Klären wir erstmal die Sinnfrage. Warum wird heute eine Klosterstadt mit Methoden und nach Plänen aus dem 9. Jahrhundert gebaut? Man nennt es experimentelle Archäologie. Um genau zu verstehen, wie man damals gelebt und gebaut hat, macht man in riesiges Experiment. Das ist Campus Galli. Extrem lebendige Archäologie. Natürlich stammt auch der Bauplan aus dem 9. Jahrhundert. Mönche haben ihn gezeichnet. Sie lebten um 830 n. Chr. auf der Insel Reichenau. Der große Bauplan ist benannt nach St. Gallen. Für diesen Ort wurde er einst entwickelt.
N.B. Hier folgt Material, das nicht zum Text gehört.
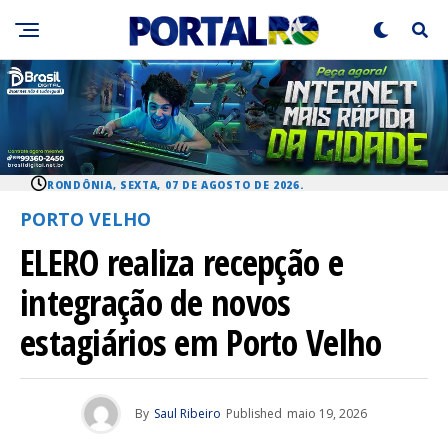
RONDÔNIA, SEXTA, 07 DE AGOSTO DE 2026.
PORTO VELHO
ELERO realiza recepção e
integração de novos
estagiários em Porto Velho
By
Saul Ribeiro
Published
maio 19, 2026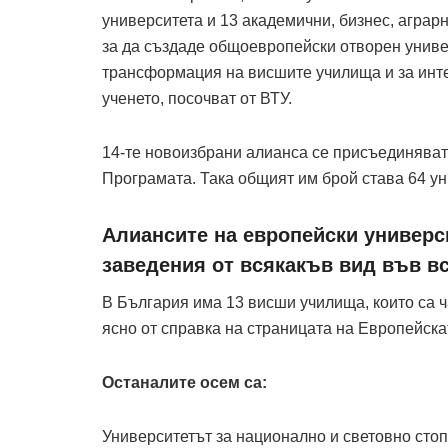
университета и 13 академични, бизнес, аграр
за да създаде общоевропейски отворен униве
трансформация на висшите училища и за инте
ученето, посочват от ВТУ.
14-те новоизбрани алианса се присъединяват
Програмата. Така общият им брой става 64 у
Алиансите на европейски универс
заведения от всякакъв вид във вс
В България има 13 висши училища, които са ч
ясно от справка на страницата на Европейска
Останалите осем са:
Университетът за национално и световно сто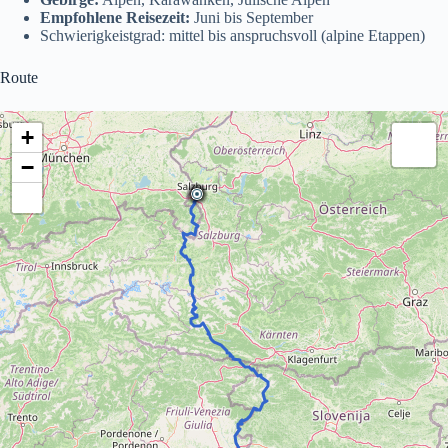
Empfohlene Reisezeit:
Juni bis September
Schwierigkeistgrad: mittel bis anspruchsvoll (alpine Etappen)
Route
+
−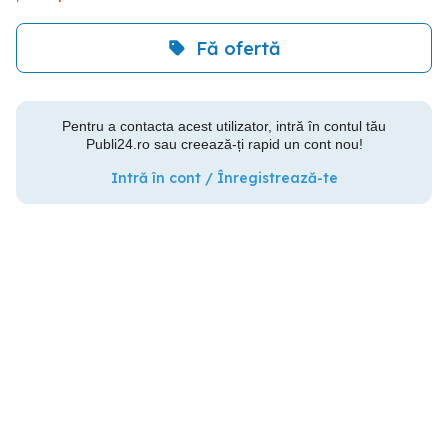
Fă ofertă
Pentru a contacta acest utilizator, intră în contul tău
Publi24.ro sau creează-ți rapid un cont nou!
Intră în cont / Înregistrează-te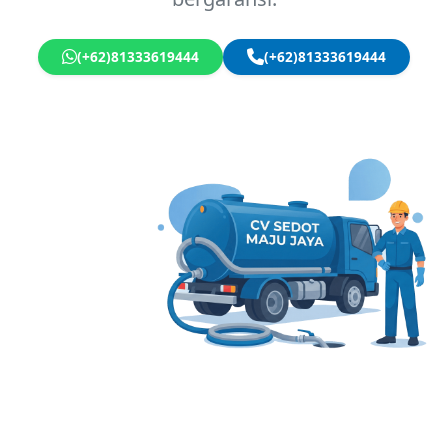
(+62)81333619444
(+62)81333619444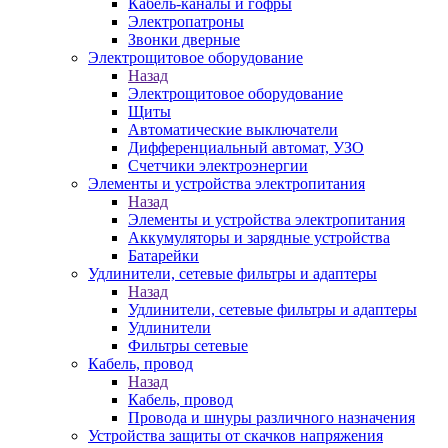
Кабель-каналы и гофры
Электропатроны
Звонки дверные
Электрощитовое оборудование
Назад
Электрощитовое оборудование
Щиты
Автоматические выключатели
Дифференциальный автомат, УЗО
Счетчики электроэнергии
Элементы и устройства электропитания
Назад
Элементы и устройства электропитания
Аккумуляторы и зарядные устройства
Батарейки
Удлинители, сетевые фильтры и адаптеры
Назад
Удлинители, сетевые фильтры и адаптеры
Удлинители
Фильтры сетевые
Кабель, провод
Назад
Кабель, провод
Провода и шнуры различного назначения
Устройства защиты от скачков напряжения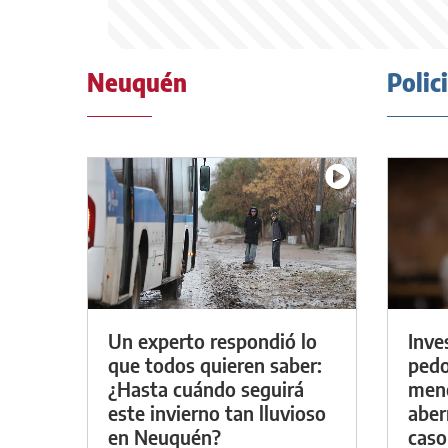
Neuquén
Polic
Un experto respondió lo
Inve
que todos quieren saber:
pedo
¿Hasta cuándo seguirá
meno
este invierno tan lluvioso
aber
en Neuquén?
caso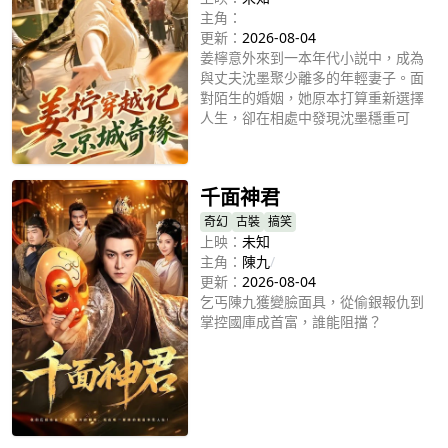
主角：
更新：
2026-08-04
姜檸意外來到一本年代小説中，成為
與丈夫沈墨聚少離多的年輕妻子。面
對陌生的婚姻，她原本打算重新選擇
人生，卻在相處中發現沈墨穩重可
靠、始終真誠。兩人從生疏磨合到相
立即播放
互理解，並共同照顧缺少陪伴的孩
子。姜檸也憑藉所學醫術幫助身邊
千面神君
人，在生活歷練中找到自身價值，最
終與沈墨攜手成長，建立起温暖幸福
奇幻
古裝
搞笑
的家庭。
上映：
未知
主角：
陳九
/
更新：
2026-08-04
乞丐陳九獲變臉面具，從偷銀報仇到
掌控國庫成首富，誰能阻擋？
立即播放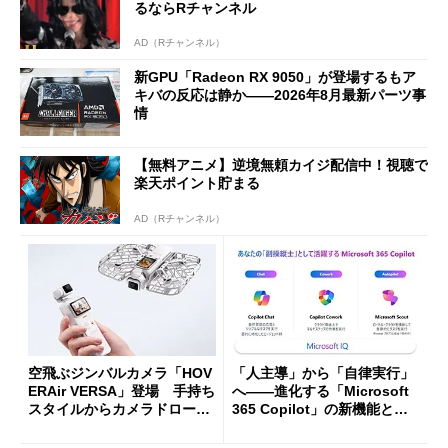
るならRチャンネル
AD（Rチャンネル）
新GPU「Radeon RX 9050」が登場するもア
キバの反応は静か――2026年8月最新パーツ事
情
【無料アニメ】逆境無頼カイジ配信中！視聴で
楽天ポイント貯まる
AD（Rチャンネル）
空飛ぶジンバルカメラ「HOV
「人主導」から「自律実行」
ERAir VERSA」登場 手持ち
へ――進化する「Microsoft
スタイルからカメラドローン
365 Copilot」の新機能とエ
に合体変形
ージェントAIの現在地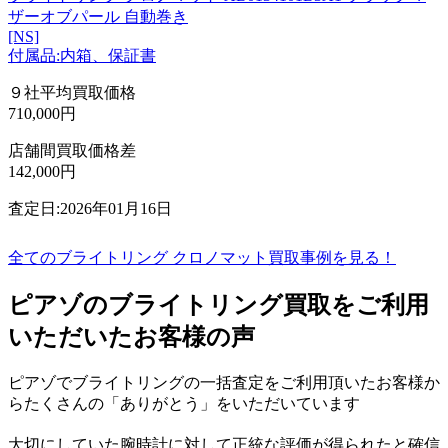
ザーオブパール 自動巻き
[NS]
付属品:内箱、保証書
９社平均買取価格
710,000円
店舗間買取価格差
142,000円
査定日:2026年01月16日
全てのブライトリング クロノマット買取事例を見る！
ピアゾのブライトリング買取をご利用
いただいたお客様の声
ピアゾでブライトリングの一括査定をご利用頂いたお客様か
らたくさんの「ありがとう」をいただいています
大切にしていた腕時計に対して正統な評価が得られたと確信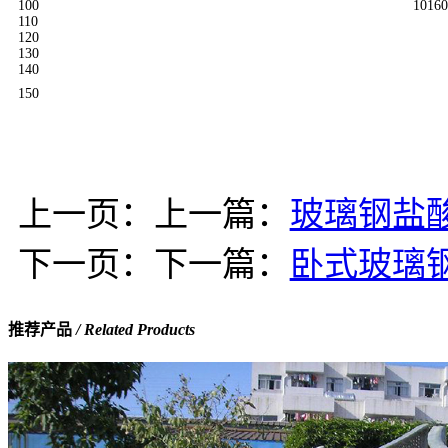
100
10160
110
120
130
140
150
上一页：上一篇：
玻璃钢盐
下一页：下一篇：
卧式玻璃
推荐产品
/ Related Products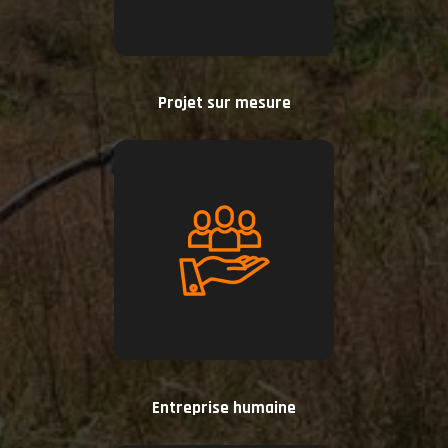
Projet sur mesure
Entreprise humaine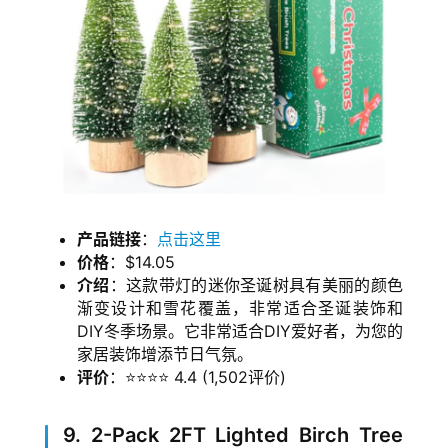
产品链接
：
点击这里
价格
：$14.05
介绍
：这款带灯的迷你圣诞树具有美丽的颜色
渐变设计和雪花覆盖，非常适合圣诞装饰和
DIY冬季场景。它非常适合DIY爱好者，为您的
家居装饰增添节日气氛。
评价
：⭐⭐⭐⭐ 4.4 (1,502评价)
9. 2-Pack 2FT Lighted Birch Tree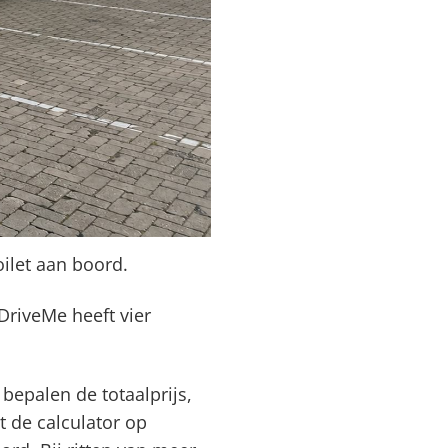
oilet aan boord.
DriveMe heeft vier
bepalen de totaalprijs,
 de calculator op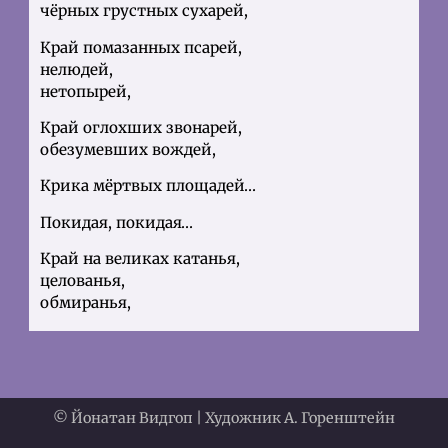
чёрных грустных сухарей,
Край помазанных псарей,
нелюдей,
нетопырей,
Край оглохших звонарей,
обезумевших вождей,
Крика мёртвых площадей…
Покидая, покидая…
Край на великах катанья,
целованья,
обмиранья,
Сумасшедшего вранья,
грёз,
надежд,
небытия,
© Йонатан Видгоп | Художник А. Горенштейн
Замиранья, умиранья…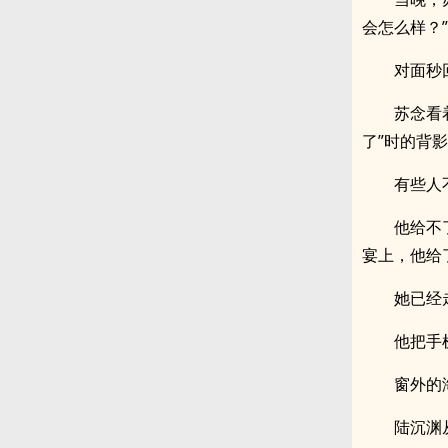
会怎么样？”
对面秒
苏念看
了”时的背
有些人
他给不
宴上，他给
她已经
他把手
窗外的
陆沉渊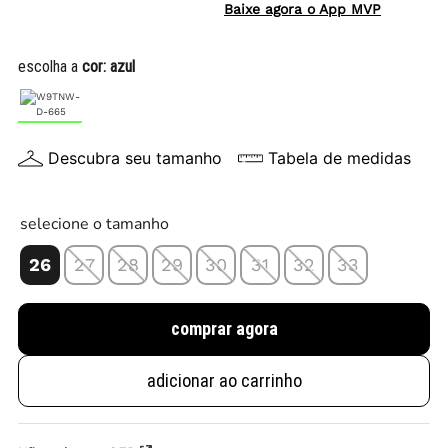
Baixe agora o App MVP
escolha a
cor:
azul
Descubra seu tamanho
Tabela de medidas
selecione o tamanho
26
27
28
29
30
31
32
33
comprar agora
adicionar ao carrinho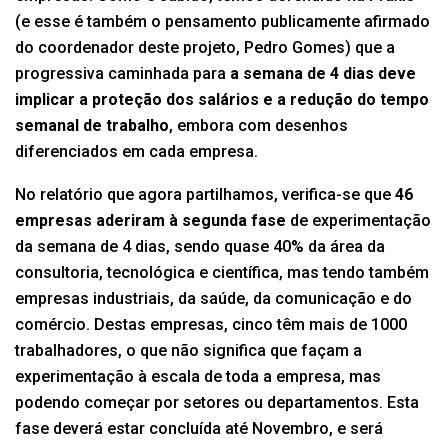
(e esse é também o pensamento publicamente afirmado
do coordenador deste projeto, Pedro Gomes) que a
progressiva caminhada para
a semana de 4 dias deve
implicar a proteção dos salários e a redução do tempo
semanal de trabalho
, embora com desenhos
diferenciados em cada empresa.
No relatório que agora partilhamos, verifica-se que
46
empresas aderiram à segunda fase
de experimentação
da semana de 4 dias, sendo quase 40% da área da
consultoria, tecnológica e científica, mas tendo também
empresas industriais, da saúde, da comunicação e do
comércio. Destas empresas, cinco têm mais de 1000
trabalhadores, o que não significa que façam a
experimentação à escala de toda a empresa, mas
podendo começar por setores ou departamentos. Esta
fase deverá estar concluída até Novembro, e será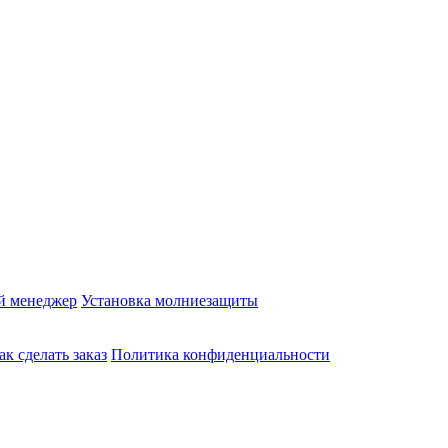
й менеджер
Установка молниезащиты
ак сделать заказ
Политика конфиденциальности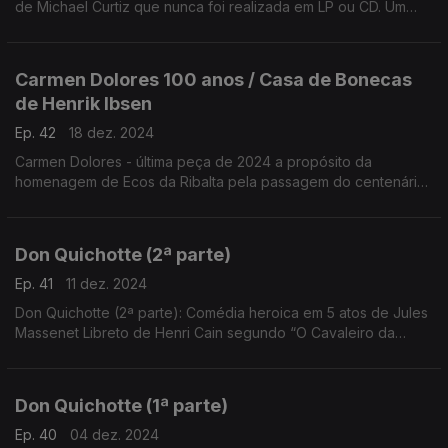
de Michael Curtiz que nunca foi realizada em LP ou CD. Um
exclusivo do programa Ecos da Ribalta com conceção e
montagem de João Pereira Bastos, ...
Carmen Dolores 100 anos / Casa de Bonecas
de Henrik Ibsen
Ep. 42
18 dez. 2024
Carmen Dolores - última peça de 2024 a propósito da
homenagem de Ecos da Ribalta pela passagem do centenário
da atriz. Tempo de Teatro 1984 Casa de Bonecas de Henrik
Ibsen, adaptação para a rádio de Duarte Bento
Don Quichotte (2ª parte)
Ep. 41
11 dez. 2024
Don Quichotte (2ª parte): Comédia heroica em 5 atos de Jules
Massenet Libreto de Henri Cain segundo “O Cavaleiro da
Triste Figura” de Jacques Le Lorrain, inspirado na obra de
Miguel de Cervantes
Don Quichotte (1ª parte)
Ep. 40
04 dez. 2024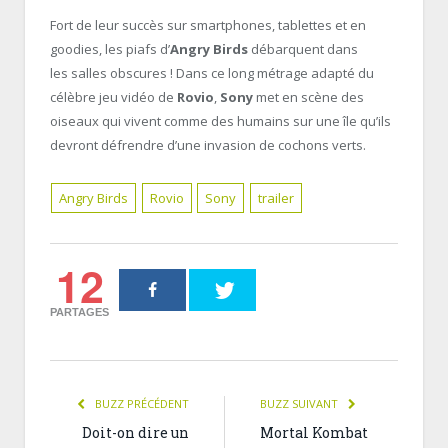
Fort de leur succès sur smartphones, tablettes et en
goodies, les piafs d’
Angry Birds
débarquent dans
les salles obscures ! Dans ce long métrage adapté du
célèbre jeu vidéo de
Rovio
,
Sony
met en scène des
oiseaux qui vivent comme des humains sur une île qu’ils
devront défrendre d’une invasion de cochons verts.
Angry Birds
Rovio
Sony
trailer
12
PARTAGES
BUZZ PRÉCÉDENT
BUZZ SUIVANT
Doit-on dire un
Mortal Kombat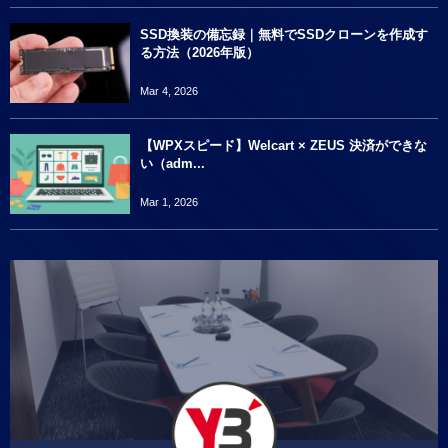
SSD換装の備忘録｜無料でSSDクローンを作成す
る方法（2026年版）
Mar 4, 2026
【WPXスピード】Welcart × ZEUS 決済ができな
い（adm...
Mar 1, 2026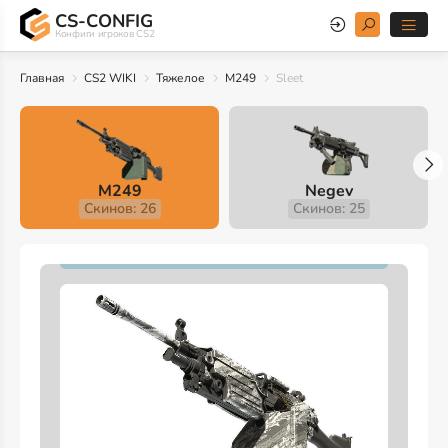
CS-CONFIG
Конфиги игроков CS2
Главная
CS2 WIKI
Тяжелое
M249
Sleet
M249
Negev
Скинов: 26
Скинов: 25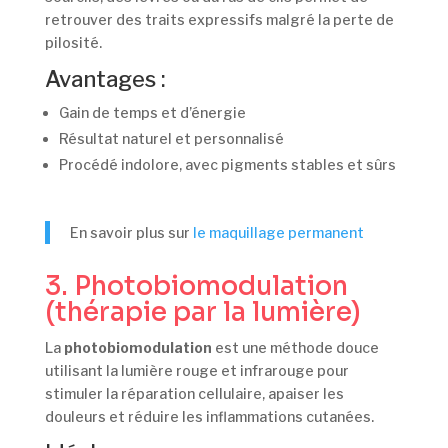
retrouver des traits expressifs malgré la perte de
pilosité.
Avantages :
Gain de temps et d’énergie
Résultat naturel et personnalisé
Procédé indolore, avec pigments stables et sûrs
En savoir plus sur
le maquillage permanent
3. Photobiomodulation
(thérapie par la lumière)
La
photobiomodulation
est une méthode douce
utilisant la lumière rouge et infrarouge pour
stimuler la réparation cellulaire, apaiser les
douleurs et réduire les inflammations cutanées.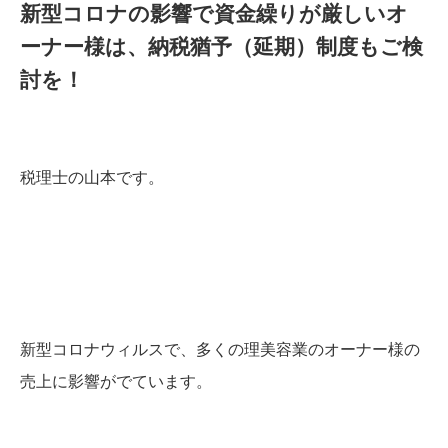
新型コロナの影響で資金繰りが厳しいオ
ーナー様は、納税猶予（延期）制度もご検
討を！
税理士の山本です。
新型コロナウィルスで、多くの理美容業のオーナー様の
売上に影響がでています。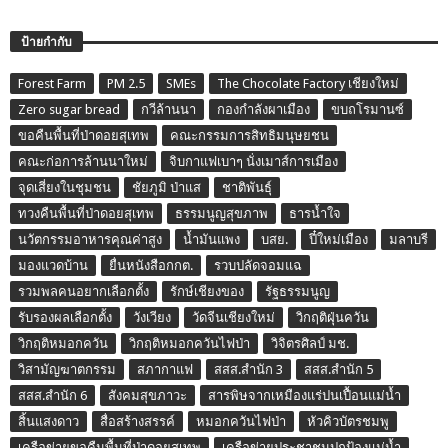
ป้ายกำกับ
Forest Farm
PM 2.5
SMEs
The Chocolate Factory เชียงใหม่
Zero sugar bread
กวีล้านนา
กองกำลังผาเมือง
ขบถโรมานซ์
ขอคืนพื้นที่ป่าดอยสุเทพ
คณะกรรมการสิทธิมนุษยชน
คณะก่อการล้านนาใหม่
จิบกาแฟเบาๆ นั่งเมาส์การเมือง
จุดเสี่ยงในชุมชน
ชัยภูมิ ป่าแส
ชาติพันธุ์
ทวงคืนพื้นที่ป่าดอยสุเทพ
ธรรมนูญสุขภาพ
ธารน้ำใจ
นวัตกรรมอาหารคุณค่าสูง
น้ำมันแพง
บสย.
ปี๋ใหม่เมือง
มลาบรี
มองแวดบ้าน
ยื่นหนังสือกกต.
รวบปลัดจอมแฉ
รวมพลคนอยากเลือกตั้ง
รักษ์เชียงของ
รัฐธรรมนูญ
รับรองผลเลือกตั้ง
วังเวียง
วัดจีนเชียงใหม่
วิกฤติฝุ่นควัน
วิกฤติหมอกควัน
วิกฤติหมอกควันไฟป่า
วิจิตรศิลป์ มช.
วิสามัญฆาตกรรม
สภากาแฟ
สสส.สำนัก 3
สสส.สำนัก 5
สสส.สำนัก 6
สังคมสุขภาวะ
สารพิษจากเหมืองแร่ปนเปื้อนแม่น้ำ
สิ้นแสงดาว
สื่อสร้างสรรค์
หมอกควันไฟป่า
หัวคิวบัตรชมพู
เครือข่ายขอคืนพื้นที่ป่าดอยสุเทพ
เครือข่ายประชาชนปกป้องแม่น้ำ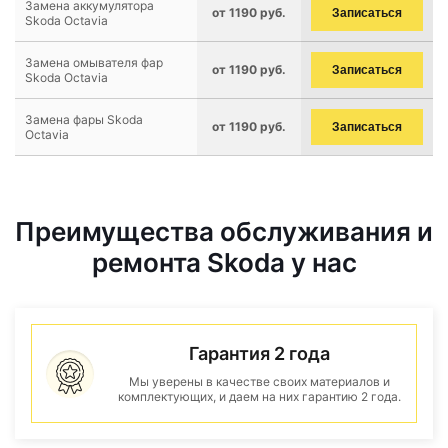
Замена аккумулятора
от 1190 руб.
Записаться
Skoda Octavia
Замена омывателя фар
от 1190 руб.
Записаться
Skoda Octavia
Замена фары Skoda
от 1190 руб.
Записаться
Octavia
Преимущества обслуживания и
ремонта Skoda у нас
Гарантия 2 года
Мы уверены в качестве своих материалов и
комплектующих, и даем на них гарантию 2 года.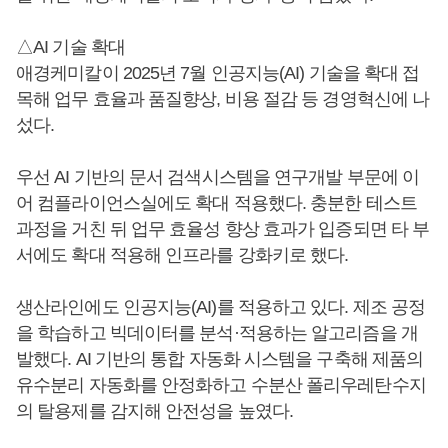
△AI 기술 확대
애경케미칼이 2025년 7월 인공지능(AI) 기술을 확대 접
목해 업무 효율과 품질향상, 비용 절감 등 경영혁신에 나
섰다.
우선 AI 기반의 문서 검색시스템을 연구개발 부문에 이
어 컴플라이언스실에도 확대 적용했다. 충분한 테스트
과정을 거친 뒤 업무 효율성 향상 효과가 입증되면 타 부
서에도 확대 적용해 인프라를 강화키로 했다.
생산라인에도 인공지능(AI)를 적용하고 있다. 제조 공정
을 학습하고 빅데이터를 분석·적용하는 알고리즘을 개
발했다. AI 기반의 통합 자동화 시스템을 구축해 제품의
유수분리 자동화를 안정화하고 수분산 폴리우레탄수지
의 탈용제를 감지해 안전성을 높였다.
Kaum 1200 Jahre nach seiner Entstehung wird der Plan verwirklicht: in einem Wald bei Meßkirch, Oberschwaben.
Angesichts der 40 Jahre, die wahrscheinlich noch mehr werden, wird deutlich, worum es auf der großen Baustelle der Klosterstadt geht: Mehr ums Bauen selbst, als um die Fertigstellung. Man hätte kaum einen besseren Ort finden können. Der Süden ist die Heimat so vieler Bauherren und Architekten. Das Lebensmotto „Schaffa, schaffa, Häusle bauen“ ist hier geboren worden. Auf dem Campus Galli wird an die Anfänge des Bauens erinnert. Täglich. Wenn der Winter vorbei ist, fängt die Bauzeit an. Jedes Jahr aufs Neue. Bis alles fertig ist. Zum Vergleich: Für das Ulmer Münster ist eine Bauzeit von 513 Jahren notiert.
Mir kommt ein Spruch meines Opas in den Sinn: „Es gibt drei Dinge auf der Welt, die sieht jeder Mensch gern: Wasserfälle, Regenbögen und anderen Menschen bei der Arbeit zu.“ Aber man muss sich als Gast auf der mittelalterlichen Baustelle keine Sorgen machen. Im Gegenteil: Jeder, der beim Bauen zuschauen will, ist herzlich willkommen. Jede Besucherin und jeder Besucher unterstützt allein durch Besichtigung das Projekt. Darum werden auch Führungen und Firmenseminare angeboten. Wer möchte, kann stilecht eine Kutsche für die Führung buchen.